Restate exactly, and only, the lines spanning from the one with "pyautogui.press('shift+r')" to the end of the records below.

####################

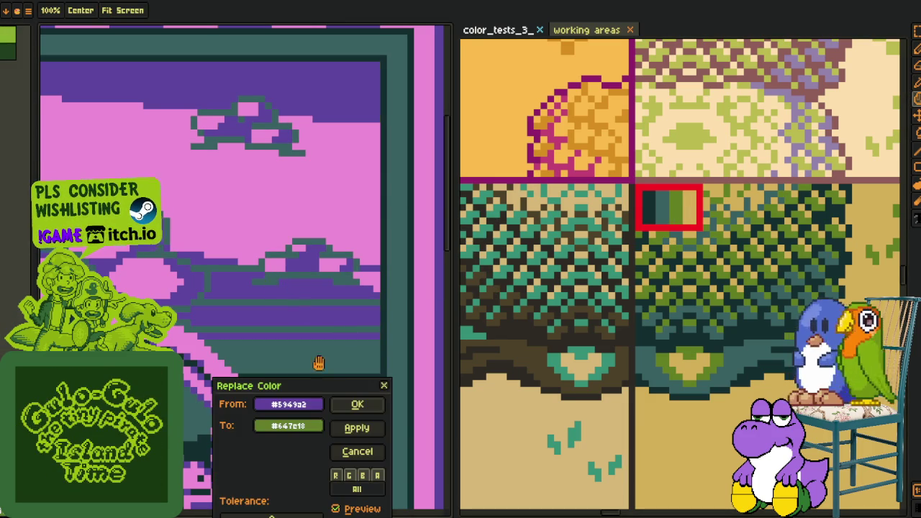
pyautogui.click(366, 405)
pyautogui.click(314, 191)
pyautogui.press('shift+r')
pyautogui.click(358, 405)
pyautogui.scroll(-3, 288, 323)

####################

- [RESULT OF THE TASK]
pyautogui.press('shift+r')
pyautogui.click(358, 405)
pyautogui.scroll(-3, 288, 323)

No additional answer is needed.